The state also argues that defendant Osborn, at least on one occasion, gave the officers permission to be on the property and showed them around. Effective consent must meet the “totality of circumstances” test outlined in Schneckloth v. Bustamonte (1973), 412 U.S. 218. Viewed under such test, the consent to search of August 15,1979, was proved to be voluntary and not the product of duress or coercion. Equally clear from the law and evidence is that this consent was solely for that day and cannot be viewed as an open-ended consent to enter and search the property.
Since it was stipulated at the hearing that there was no search warrant, the state has the burden to showing an exception to the warrant requirement exists. The search is presumptively invalid and the evidence suppressed unless the state meets this burden by a preponderance of the evidence. Lego v. Twomey (1972), 404 U. S. 477; United States v. Matlock (1974), 415 U. S. 164.
Therefore, from the evidence presented at the hearing the court finds as follows:
(1) The Fourth Amendment is applicable to searches conducted by a dog warden appointed and authorized to act pursuant to R. C. 1717.01 et seq. Burdeau v. McDowell (1921), 256 U.S. 465. Camara v. Municipal Court (1967), 387 U.S. 523. Coolidge v. New Hampshire, supra., and that the complaining witness and “searcher” in this case is such an officer.
(2) The Humane Society officer was legitimately on the drive-way and doorstep of the farm on April 18, June 15, July 3, July 26, and August 15, 1979, and anything inadvertently seen from those locations on those dates was not subject to a reasonable expectation of privacy and therefore is not subject to this motion to suppress and may be offered in evidence, if otherwise admissible.

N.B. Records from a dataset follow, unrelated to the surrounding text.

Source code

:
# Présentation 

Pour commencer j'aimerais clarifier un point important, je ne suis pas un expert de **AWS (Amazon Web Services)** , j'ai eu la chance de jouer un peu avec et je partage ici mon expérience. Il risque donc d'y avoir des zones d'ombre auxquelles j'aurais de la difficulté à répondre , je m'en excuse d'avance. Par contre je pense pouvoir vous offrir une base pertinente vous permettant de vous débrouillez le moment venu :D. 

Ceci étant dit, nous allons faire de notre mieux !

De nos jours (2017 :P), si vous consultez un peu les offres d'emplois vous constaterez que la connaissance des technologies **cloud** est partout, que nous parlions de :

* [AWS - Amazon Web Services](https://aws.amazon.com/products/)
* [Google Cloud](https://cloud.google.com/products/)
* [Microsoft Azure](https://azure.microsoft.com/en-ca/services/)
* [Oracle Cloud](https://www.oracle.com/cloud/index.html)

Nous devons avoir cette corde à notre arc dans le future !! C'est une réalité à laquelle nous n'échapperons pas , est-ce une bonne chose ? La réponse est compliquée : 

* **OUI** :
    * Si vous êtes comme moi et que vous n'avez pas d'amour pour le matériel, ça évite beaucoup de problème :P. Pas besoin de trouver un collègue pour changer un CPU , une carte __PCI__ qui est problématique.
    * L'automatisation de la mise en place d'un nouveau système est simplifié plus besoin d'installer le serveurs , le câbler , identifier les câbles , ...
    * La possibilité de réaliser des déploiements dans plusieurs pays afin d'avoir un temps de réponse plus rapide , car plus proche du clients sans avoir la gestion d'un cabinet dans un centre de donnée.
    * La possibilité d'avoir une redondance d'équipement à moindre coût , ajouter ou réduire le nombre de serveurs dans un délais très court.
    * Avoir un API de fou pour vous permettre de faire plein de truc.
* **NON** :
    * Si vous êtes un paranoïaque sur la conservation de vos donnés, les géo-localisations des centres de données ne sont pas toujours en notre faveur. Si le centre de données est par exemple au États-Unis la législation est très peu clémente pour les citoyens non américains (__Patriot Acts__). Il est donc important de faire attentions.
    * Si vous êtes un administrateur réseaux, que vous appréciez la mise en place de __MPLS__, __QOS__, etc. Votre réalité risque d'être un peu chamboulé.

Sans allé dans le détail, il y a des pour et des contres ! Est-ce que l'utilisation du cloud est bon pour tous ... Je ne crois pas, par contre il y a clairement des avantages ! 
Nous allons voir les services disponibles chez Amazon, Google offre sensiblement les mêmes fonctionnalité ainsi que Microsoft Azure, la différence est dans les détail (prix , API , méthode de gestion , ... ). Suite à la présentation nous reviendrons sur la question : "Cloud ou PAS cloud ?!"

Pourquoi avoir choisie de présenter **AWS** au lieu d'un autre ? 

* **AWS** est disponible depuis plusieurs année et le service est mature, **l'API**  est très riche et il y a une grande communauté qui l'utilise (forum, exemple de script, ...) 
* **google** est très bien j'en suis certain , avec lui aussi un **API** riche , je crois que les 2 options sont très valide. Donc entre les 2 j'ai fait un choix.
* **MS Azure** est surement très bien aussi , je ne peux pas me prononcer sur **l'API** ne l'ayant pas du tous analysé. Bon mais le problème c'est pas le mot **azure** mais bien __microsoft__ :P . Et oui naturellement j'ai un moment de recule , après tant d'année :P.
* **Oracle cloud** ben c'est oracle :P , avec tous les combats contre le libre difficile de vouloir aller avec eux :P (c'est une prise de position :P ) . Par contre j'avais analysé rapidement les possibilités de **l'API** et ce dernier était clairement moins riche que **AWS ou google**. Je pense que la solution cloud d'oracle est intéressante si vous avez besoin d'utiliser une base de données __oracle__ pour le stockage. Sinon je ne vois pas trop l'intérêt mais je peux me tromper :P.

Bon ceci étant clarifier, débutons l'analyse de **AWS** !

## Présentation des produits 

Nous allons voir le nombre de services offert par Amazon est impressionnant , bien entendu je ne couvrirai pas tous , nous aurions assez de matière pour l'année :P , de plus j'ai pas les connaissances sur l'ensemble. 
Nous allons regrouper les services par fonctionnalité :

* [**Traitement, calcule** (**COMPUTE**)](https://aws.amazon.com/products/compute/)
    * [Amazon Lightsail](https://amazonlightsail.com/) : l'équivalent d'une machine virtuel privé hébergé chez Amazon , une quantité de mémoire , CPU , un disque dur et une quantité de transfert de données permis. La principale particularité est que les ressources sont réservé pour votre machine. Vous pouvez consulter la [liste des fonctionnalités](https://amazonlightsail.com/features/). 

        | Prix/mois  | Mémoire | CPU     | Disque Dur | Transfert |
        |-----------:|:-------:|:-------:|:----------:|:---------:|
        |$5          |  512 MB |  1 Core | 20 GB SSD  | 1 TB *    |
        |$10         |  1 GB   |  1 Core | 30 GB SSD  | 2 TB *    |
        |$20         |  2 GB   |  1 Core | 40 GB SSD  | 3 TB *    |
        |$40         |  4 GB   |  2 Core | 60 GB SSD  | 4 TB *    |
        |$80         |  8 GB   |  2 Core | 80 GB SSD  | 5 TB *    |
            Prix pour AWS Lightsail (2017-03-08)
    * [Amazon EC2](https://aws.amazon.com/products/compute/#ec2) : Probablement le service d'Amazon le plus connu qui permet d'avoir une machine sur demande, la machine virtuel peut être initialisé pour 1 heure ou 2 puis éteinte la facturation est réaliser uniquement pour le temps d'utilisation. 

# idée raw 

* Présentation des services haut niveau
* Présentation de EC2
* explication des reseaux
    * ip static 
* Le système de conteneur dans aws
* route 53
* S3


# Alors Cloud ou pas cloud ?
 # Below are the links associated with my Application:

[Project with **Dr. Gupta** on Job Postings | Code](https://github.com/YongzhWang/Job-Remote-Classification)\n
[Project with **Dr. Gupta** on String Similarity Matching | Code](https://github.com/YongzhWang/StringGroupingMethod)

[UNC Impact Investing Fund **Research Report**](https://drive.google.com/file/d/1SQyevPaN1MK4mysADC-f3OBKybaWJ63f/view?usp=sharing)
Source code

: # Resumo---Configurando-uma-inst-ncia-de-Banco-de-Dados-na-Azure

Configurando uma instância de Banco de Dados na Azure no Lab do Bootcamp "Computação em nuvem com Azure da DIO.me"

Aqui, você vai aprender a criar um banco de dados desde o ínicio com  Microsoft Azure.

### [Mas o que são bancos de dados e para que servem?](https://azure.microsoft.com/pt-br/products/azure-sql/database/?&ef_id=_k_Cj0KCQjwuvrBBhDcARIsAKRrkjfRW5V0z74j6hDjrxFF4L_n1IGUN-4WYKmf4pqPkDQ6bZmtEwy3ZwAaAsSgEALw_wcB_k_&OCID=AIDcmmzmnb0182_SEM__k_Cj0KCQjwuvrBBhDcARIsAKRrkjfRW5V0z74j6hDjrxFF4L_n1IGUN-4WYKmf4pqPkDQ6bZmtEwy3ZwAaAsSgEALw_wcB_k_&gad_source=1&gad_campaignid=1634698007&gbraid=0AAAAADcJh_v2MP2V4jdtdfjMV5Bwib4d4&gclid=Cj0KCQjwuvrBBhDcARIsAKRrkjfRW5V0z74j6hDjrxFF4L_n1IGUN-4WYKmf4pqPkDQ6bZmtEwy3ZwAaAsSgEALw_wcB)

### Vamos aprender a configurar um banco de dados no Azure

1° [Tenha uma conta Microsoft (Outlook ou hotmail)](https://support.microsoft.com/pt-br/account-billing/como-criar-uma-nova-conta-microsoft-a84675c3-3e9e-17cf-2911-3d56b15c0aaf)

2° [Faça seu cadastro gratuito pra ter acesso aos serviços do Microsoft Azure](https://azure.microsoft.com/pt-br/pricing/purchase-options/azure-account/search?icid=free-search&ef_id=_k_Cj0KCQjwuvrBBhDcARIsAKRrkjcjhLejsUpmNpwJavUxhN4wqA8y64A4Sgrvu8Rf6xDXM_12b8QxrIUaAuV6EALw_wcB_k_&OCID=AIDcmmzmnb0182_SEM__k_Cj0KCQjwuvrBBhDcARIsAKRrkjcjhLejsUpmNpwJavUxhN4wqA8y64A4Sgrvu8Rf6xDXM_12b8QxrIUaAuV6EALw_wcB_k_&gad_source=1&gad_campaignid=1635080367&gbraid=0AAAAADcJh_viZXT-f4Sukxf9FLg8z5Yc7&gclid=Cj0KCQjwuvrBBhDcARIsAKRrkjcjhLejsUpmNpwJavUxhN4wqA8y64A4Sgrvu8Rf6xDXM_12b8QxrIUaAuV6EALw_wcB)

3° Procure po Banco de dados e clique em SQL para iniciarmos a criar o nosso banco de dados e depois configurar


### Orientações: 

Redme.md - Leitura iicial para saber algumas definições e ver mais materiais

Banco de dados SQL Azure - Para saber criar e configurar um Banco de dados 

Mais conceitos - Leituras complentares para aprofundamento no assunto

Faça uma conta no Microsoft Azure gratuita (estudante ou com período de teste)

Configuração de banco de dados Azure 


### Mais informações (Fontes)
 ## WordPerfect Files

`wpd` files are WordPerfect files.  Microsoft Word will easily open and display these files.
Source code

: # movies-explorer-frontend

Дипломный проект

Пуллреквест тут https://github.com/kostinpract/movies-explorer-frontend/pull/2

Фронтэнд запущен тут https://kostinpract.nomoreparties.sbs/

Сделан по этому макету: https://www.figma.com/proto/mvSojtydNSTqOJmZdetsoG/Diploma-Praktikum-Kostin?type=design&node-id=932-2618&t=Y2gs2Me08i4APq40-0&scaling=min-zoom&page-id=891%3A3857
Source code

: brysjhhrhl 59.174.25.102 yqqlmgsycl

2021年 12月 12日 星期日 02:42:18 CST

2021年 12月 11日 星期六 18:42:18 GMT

Likewise, observations from any off-premises locations are not suppressable.
(3) The Humane Society officer received effective consent on August 15, 1979, to extend her observations beyond the driveway and doorstep and may offer testimony as to these observations, if otherwise admissable.
(4) All other evidence is the product of a search without a warrant in violation of the Fourth Amendment and is sup*22pressed. Mapp v. Ohio (1961), 367 U.S. 643; Wong Sun v. United States (1963), 371 U.S. 471.
Motions granted in part and denied in part.